To test out this equipment I'm doing a fairly basic loaf:

200g strong white flour
100g wholemeal spelt
200g liquid, inc half a tsp sugar and a level tsp dried yeast
1 glug rape seed oil

I've mixed and kneaded it, and (at 1315) I'm going to let it rise overnight in the fridge.

Actually, I should point out that the banetton, etc, came from Bakerybits. I ordered them yesterday, and they were here by 10 this morning! Brilliant service, you must agree.

Sourdough day 4

The fierce bacterial activity has calmed down now. I guess this is the point when many people think their dough has died, but as I understand it, the bacteria have now reduced the pH to a level where yeast will be happy and randy. So I've fed and watered it, and wait to see what will happen.

Monday, July 26, 2010

Sourdough day 3

My baby is surprisingly lifelike. It farts and stinks, so I've wrapped it in clingfilm. That's what you do with real babies, right?

In truth, it's being very active, and is full of gas and holes. The smell is pretty horrible - not yeasty at all, and apparently this is because the early activity is all caused by bacteria, which prepare the way for the yeast by making the dough more acid, reducing its pH. It seems I can expect this to go on for 2 or 3 more days. Then it's likely it will look as if it's died, but I must be patient and on the 7th day it will be a properly yeasty beasty.

Meanwhile, after my spelt failure, today I'm baking a 33% wholemeal tin. Nothing too exceptional: except that I left the biga overnight in a mild kitchen. By this morning it had sunk back, although was still lively. I then added the wholemeal flour, salt and oil, and gave it 2 hours.

Saturday, July 24, 2010

Sourdough (1)

I've decided to try to raise a sourdough tamagotchi. I was reading up on it, and it's less trouble than I thought, and this is probably the best time of year to start it.

The basic idea of a sourdough is that you mix flour and water and wait for wild yeast to develop and start fermenting. While you're establishing the dough, you regularly throw away half of what you have and feed it with more flour. I think the idea is that this selects for yeasts that like flour so that they prosper at the expense of more promiscuous yeasts.

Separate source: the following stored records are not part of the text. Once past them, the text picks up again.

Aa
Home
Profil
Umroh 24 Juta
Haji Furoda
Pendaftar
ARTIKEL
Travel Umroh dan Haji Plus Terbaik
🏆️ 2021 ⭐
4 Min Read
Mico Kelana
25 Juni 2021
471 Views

One of the versions I've read suggests that the wild yeast is more likely to come from the flour itself, rather than from the Catford air. That seems to make sense, and it's why I'm using organic wholewheat flour, where there's more chance that yeast from the outside of the grains will be present.

Unsurprisingly, accounts differ on the amounts to use, but I've gone for equal weights of flour and water. I started with 50g of each, but that looked pathetically small, so I've doubled that. The dough is now sitting in a bowl on top of the fridge, covered with clingfilm. I'll check it again tomorrow, and meanwhile hope that the plums I bought today will be sharing their bloom with the kitchen air.

Friday, July 23, 2010


I'm back! With a new kitchen, finally, and an oven that has big numbers on it, rather than gas marks. I'm getting used to it and have made a couple of fairly basic loaves, but today I'm using wholegrain spelt flour for the first time, from Sharpham Park.  (Incidentally, how amusing that the blogger spellcheck doesn't recognise "spelt", or "blogger", or "spellcheck".)

The other thing I've acquired is a solid Kenwood hand-held mixer, with dough hooks!

So, for today's bread, here are the basic ingredients:

300g wholegrain spelt flour
pinch of salt
1 glug of rapeseed oil
200g liquid, inc a tsp sugar and a tsp dried yeast

All mixed together at 1245. I used the mixer at first, then hand-kneaded for about 5 minutes. The dough is quite nice to work, somewhat lighter than wholemeal wheat. It's currently proving, and taking its time, presumably because of the weight of the grain.

At 1435 the dough had risen nicely (since my last post, summer has happened) and I've formed it into a kind of bloomer shape for the second rising. I'm intending to bake it on the stone, but without added steam.

Which is what I did, but oh bugger the bread had stotted quite badly, and was disappointing. Also, the taste ain't all that; it's not as interesting as wholemeal wheat or as sweet/nutty as kamut. But I've got most of a kg left of it, so will try again.